日本人延べ宿泊者数は全国旅行支援が開始された2022年10月以降、堅調に推移している。

全国旅行支援は2023年1月10日以降、割引率を40%から20%へ下げ、割引上限額を交通付宿泊旅行の場合は一泊5,000円、それ以外の場合は3,000円、クーポン券は平日2,000円、休日1,000円として運営されてきた。

また、5月8日新型コロナウイルス感染症法上の分類が5類へ引き下げられたことで、使用条件(ワクチン3回接種証明書もしくは陰性証明書の提出)は撤廃されている。

現時点(8月31日)では、23県が9月以降も全国旅行支援を継続するが、この中で、茨城県福井県佐賀県長崎県沖縄県を除いた県では、全国旅行支援の対象が貸切バスを利用した団体旅行のみとなっており、個人旅行は対象となっていない。

47都道府県のうち半分以上が8月末までに全国旅行支援を終了しているうえに、同制度を継続している県の大部分では、貸切バスでの団体旅行のみが対象と対象範囲が狭まっている。また、今後は全国旅行支援を終了する県がさらに増加していく。

しかし、基調として日本人の旅行需要は回復しているため、全国旅行支援による後押しがなくなったとしても、日本人延べ宿泊者数はコロナ禍前と同程度の水準で推移を続けることが予想される。

3. 円安により外国人宿泊者数は回復

2022年10月11日に入国制限の緩和、個人旅行の解禁、短期滞在のビザ免除再開、一日あたりの入国者数の上限の撤廃など水際対策が緩和され、2023年4月29日に水際対策が撤廃されたことで、外国人延べ宿泊者数は回復してきた。
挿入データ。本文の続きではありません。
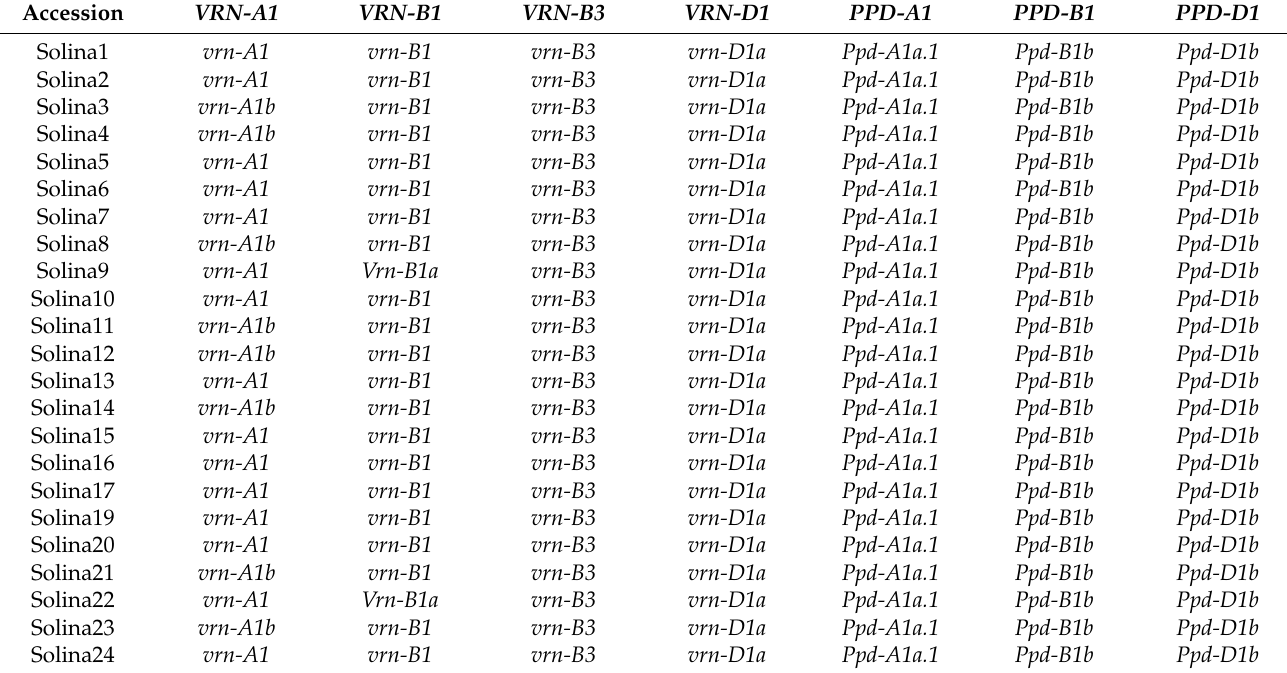
Table 2. Allelic variants of vernalization and photoperiod sensitivity genes identified in Solina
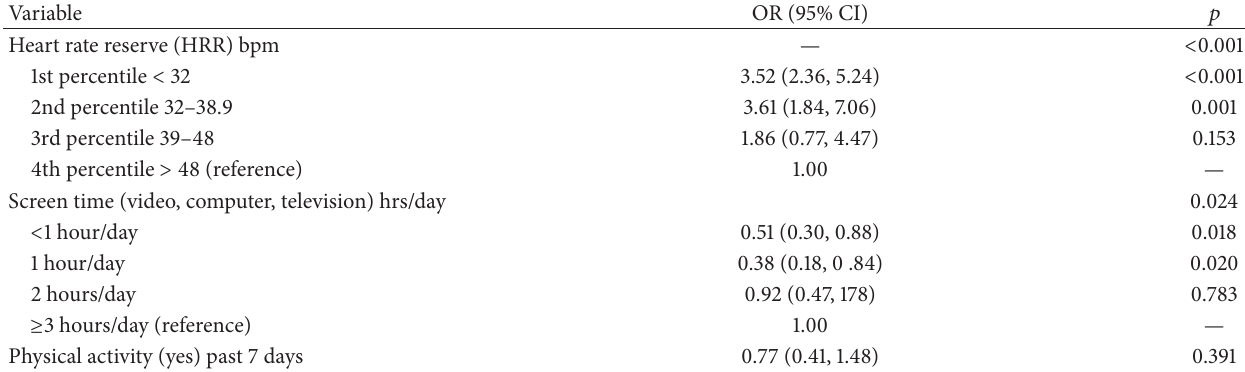
Table 3: Odds ratio overweight/obesity versus under/normal weight by age and sex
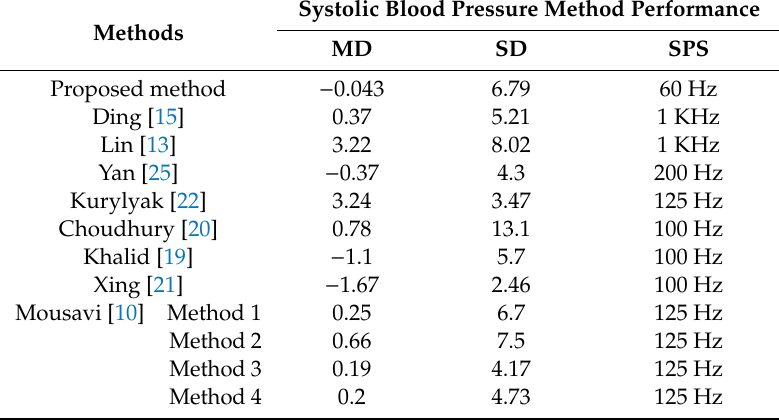
Table 2. Evaluation of the performance of the systolic blood pressure estimation methods (MD—mean di ff erence, SD—standard deviation, SPS—samples per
2023年7月には2019年比▲1.6%とほとんどコロナ禍前の水準を回復した。しかし、外国人観光客のおよそ3分の1を占めていた中国人観光客の回復が鈍い。この回復の遅れは中国政府が日本への団体旅行を禁止していたことが主因である。

2023年7月の中国人延べ宿泊者数(従業員数10人以上の施設)は2019年比▲56.3%(6月:同▲65.7%)と韓国(同24.7%)、香港(同▲2.6)、台湾(同4.6%)、アメリカ(同53.4%)、イギリス(同28.5%)など他の国・地域と比較すると回復が遅れている。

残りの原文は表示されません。